By Zoe Doyle, Amy Wright and Rowan Jackson
Amazon has recently announced their intention to add a new disability fiction subcategory to their online bookstore. This comes after a campaign by authors Penny Batchelor and Victoria Scott, who explore disability within their own work and are frustrated with the marginalisation of disability representation in the publishing industry. Hopefully, this means that readers can now quickly identify books with disability representation and increase the diversity of their reading. Here are some of our own recommendations within this category (with one memoir included for those of you who like non-fiction).
One For All by Lillie Lainoff
Fancy an own voice, gender-bent retelling of The Three Musketeers? Tania de Batz feels most alive when she is holding a sword, but everyone else views her through the lens of her disability and labels her as weak and sick. When her beloved father is murdered, she attends the finishing school L’Académie des Mariées to fulfil his dying wish. However, the school is not what it seems and is actually a secret training ground for women to become undercover Musketeers. Tania has to navigate self-doubt, chronic illness and a dangerous attraction that could jeopardise her mission as she trains. Lainoff explores sisterhood and found family in this fun take on a classic story – expect plenty of fencing, duels in ballgowns and seductive spies! Like Tania, Lainoff is a fencer and also suffers from Postural Tachycardia Syndrome (PoTS). She hopes to help other teenagers (and adults) suffering from chronic illnesses feel like the heroes in their own stories.
Sitting Pretty by Rebekah Taussig
The creator of the Instagram account @sitting_pretty, Rebekah Taussig explores her experiences growing up in the 90s and early 2000s surrounded by flat, one-dimensional depictions of disability in the media. In her memoir-in-essays, she attempts to paint a more nuanced narrative – that disabled people are complex individuals who feel and experience a spectrum of emotions and are not merely “monstrous” or “inspirational” to able-bodied people. In a world where ableism is rife in every facet of our society, this is an important book that challenges readers to reconsider the way they view disabilities. Rebekah also explores the challenges of living independently, experiencing intimacy and how the media perpetuates ableism.

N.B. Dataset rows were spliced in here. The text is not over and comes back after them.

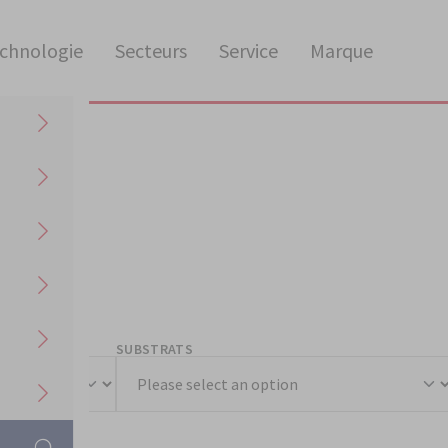
chnologie
Secteurs
Service
Marque
SUBSTRATS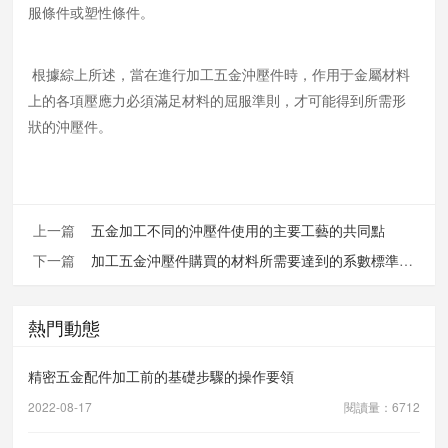
服條件或塑性條件。
根據綜上所述，當在進行加工五金沖壓件時，作用于金屬材料
上的各項壓應力必須滿足材料的屈服準則，才可能得到所需形
狀的沖壓件。
上一篇
五金加工不同的沖壓件使用的主要工藝的共同點
下一篇
加工五金沖壓件購買的材料所需要達到的系數標準是什么
熱門動態
精密五金配件加工前的基礎步驟的操作要領
2022-08-17
閱讀量：6712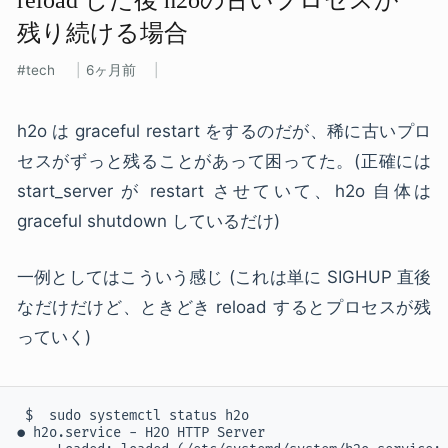
残り続ける​場合
tech
6ヶ月前
h2o は graceful restart をするのだが、稀に古いプロ
セスがずっと残ることがあって困ってた。(正確には
start_server が restart させていて、h2o 自体は
graceful shutdown しているだけ)
一例としてはこういう感じ (これは単に SIGHUP 直後
なだけだけど、ときどき reload するとプロセスが残
っていく)
 $  sudo systemctl status h2o

● h2o.service - H2O HTTP Server
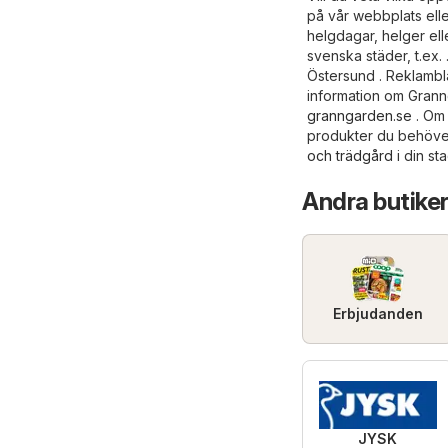
på vår webbplats ell
helgdagar, helger ell
svenska städer, t.ex.
Östersund . Reklambl
information om Grann
granngarden.se
. Om 
produkter du behöver
och trädgård
i din st
Andra butiker
Erbjudanden
JYSK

So Lucky by Nicola Griffith
So Lucky by Nicola Griffith is a powerful story about Mara, a headstrong character whose marriage comes to an end at the same time as a multiple sclerosis diagnosis (MS). The story sees the protagonist come to terms with the reality that her future will be unlike anything she imagined in all aspects of her life. The author’s own lived experience of being diagnosed with MS is evident through Mara’s frustrations with how she is treated and ignored. This short novel explores the invisibility that is experienced daily by disabled and chronically ill people. Griffith does not hold back with the reality of living with MS and gives an honest account of the lack of awareness of this chronic disease. So Lucky is an important story that highlights the ableism within our society and the damaging ignorance and assumptions that people hold.
My Heart to Find by Elin Annalise
Twenty-five-year-old Cara is asexual. A couple of years ago she met Damien on a retreat for people on the asexual spectrum, but they didn’t stay in touch. Now that their paths have crossed once more, Cara wants to get to know Damien and hopes that her chronic Lyme disease and OCD won’t stand in her way. However, Cara faces many challenges, including ableism from medical staff who don’t listen to her and the fact that Damien seems more interested in her best friend Jana, who is also asexual. My Heart to Find is a sweet story, yet it also covers serious topics and provides an insightful account of what it's like to live with Lyme disease and OCD in a society that lacks awareness.
Conversations with Friends by Sally Rooney
Conversations with Friends is an honest, modern exploration of love and friendship and follows the story of Frances – an intelligent, observant, cool-headed student and aspiring writer – in the throes of an affair with a married man. She also suffers from endometriosis. Endometriosis is a chronic illness which causes debilitating pelvic pain before and during a period, amongst many other unpleasant and painful symptoms. It can also lead to fertility issues. Rooney depicts the pain, confusion and frustration of Frances’ experience with endometriosis and her journey to a diagnosis, in a way that resonates with individuals who also suffer from the same chronic illness.
It is refreshing to see this illness spoken about by such a popular and influential author. Endometriosis is highly misunderstood and by discussing it so openly in this book, hopefully diagnosis and conversations around endometriosis will increase and improve.